Transporting captured CO2 from emitter countries to storage nations using ships is key for the region’s CCS ambitions, said Ms Zharin Zhafrael Mohd, Shell’s general manager of CCS for the Asia-Pacific.
“(The Asia-Pacific)... is largely archipelago, so shipping becomes absolutely imperative and important for us to realise carbon capture and storage, and reduce carbon emissions,” she added at a media briefing on Jan 17.
Mr Lee Teng-Huar, Shell’s general manager for maritime operations for the Asia-Pacific and Middle East, said: “Compared with a pipeline which is fixed between two parties, point to point, shipping allows you to be a lot more flexible.
“If the project grows a lot more scalable, it can always increase more ships to take on more volumes, versus a pipeline where, once it’s built, capacity could be limited.”
Shell, which has formed a consortium with ExxonMobil and is partnering the Singapore Government, has been evaluating the technical and economic feasibility of cross-border carbon capture projects here, since the Republic lacks suitable and sizeable geological storage sites.
The Northern Pathfinder offers a glimpse of the infrastructure needed to shape carbon capture and storage projects in South-east Asia and the Asia-Pacific.
PHOTO: SHELL
The consortium plans to develop a CCS project that can permanently store 2,500 kilotonnes of CO2 a year by 2030, either in rock formations deep underground or under the seabed, given that the region has strong geological potential for CO2 storage.
On storage locations, Shell has been looking at places like Brunei, Malaysia, China and Australia.
The National Climate Change Secretariat has said that early CCS projects will target highly concentrated CO2 emissions from energy or chemical plants on Jurong Island.
Sectors such as chemicals produce CO2 as part of their production processes, and will require the use of CCS to avoid releasing new emissions into the atmosphere.
Singapore now levies a carbon tax of $25 per tonne, with a view of reaching $50 to $80 per tonne by 2030.
In early January, it was announced that Singapore and Malaysia will discuss cross-border CCS
Singapore is also looking to collaborate with Indonesia, which has passed a law to allow CCS operators to set aside storage capacity for international entities.
The Republic also aspires to become a hub for the trading of carbon credits.
In June 2024, delegates from Singapore, including Senior Minister of State for Sustainability and the Environment and Transport Amy Khor, visited the Northern Lights project’s receiving terminal in Oygarden in western Norway.
The Northern Lights team, local consortium and government representatives have had multiple engagements centred on the technical risks and complexities of CCS, transboundary agreements and the commerciality of the solution, said Ms Zharin.
CCS is highly expensive because it is a nascent technology, and the cost for each project varies depending on the type of capture method, mode of transport and storage location.
A project like Northern Lights costs about US$1 billion (S$1.37 billion) or US$2 billion, added Ms Zharin. “So it’s a very strong public-private partnership where the Norwegian government takes the lead, where the funding of about 80 per cent of the capital expenditure was supported.”
The Northern Pathfinder is currently en route to Norway, with the trip expected to take more than 40 days.
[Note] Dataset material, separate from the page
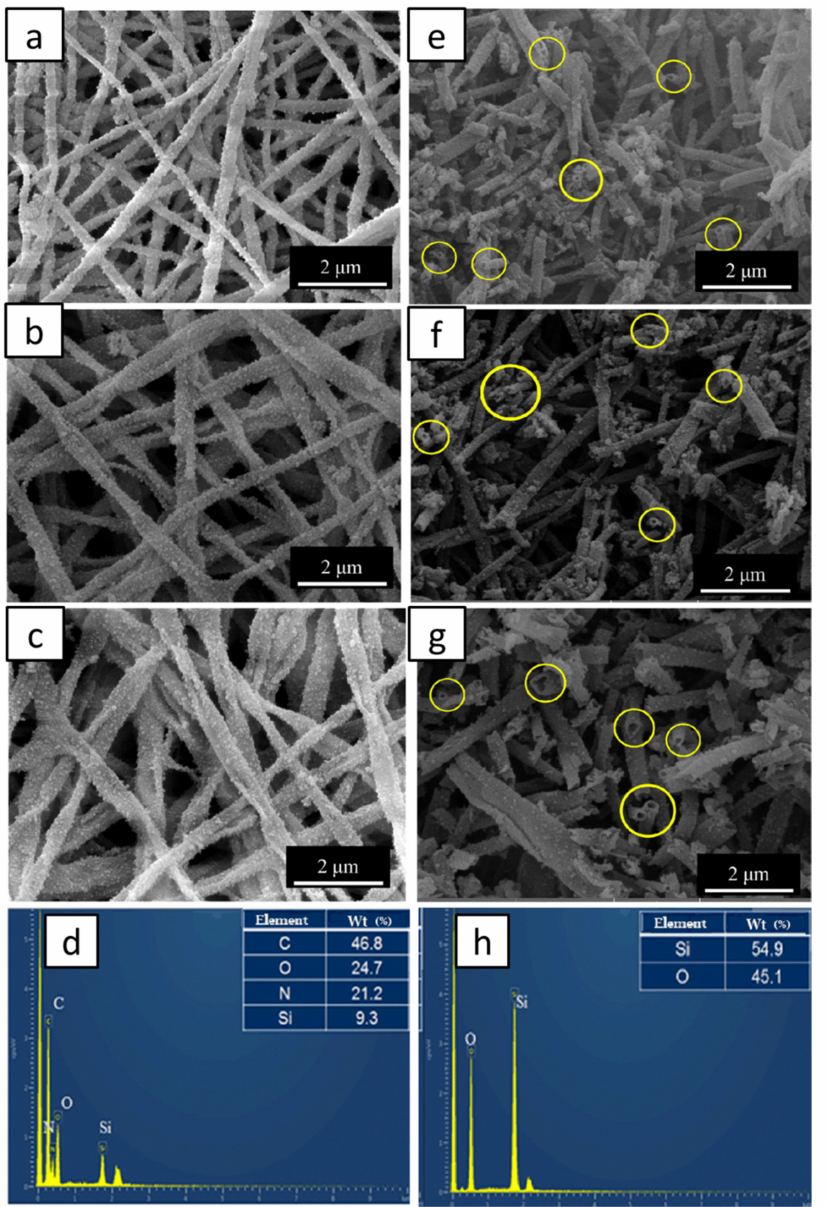
Figure 3. SEM images and EDS spectrum of SF@silica nanofibers (NFs) prepared from the SF fiber templates with the concentration of CaCl 2 at 3, 5, and 8 ( w/v ) % when SF concentration was 15 ( w/v ) %, respectively, ( a – d ) before the calcinations of the SF@silica NFs, ( e – h ) after the calcinations of the SF@silica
After joining its sister ship in Norway, it will undergo testing.
One ship will be in Oygarden and the other in Brevik, where the first operational customer, building materials giant Heidelberg Materials, is located.
The first phase of the CCS project, where 1.5 million tonnes of liquid CO2, equivalent to the emissions of 750,000 cars in one year, will be annually injected into an undersea reservoir 2.6km under the North Sea seabed, has been fully booked by customers.
They include Heidelberg, an ammonia and fertiliser producer in the Netherlands, and a Danish energy company.
Northern Lights will transport and store 400,000 tonnes of CO2 from Heidelberg every year.
Operations are scheduled to start in 2025, but a date has not been revealed.
Shabana Begum is a correspondent, with a focus on environment and science, at The Straits Times.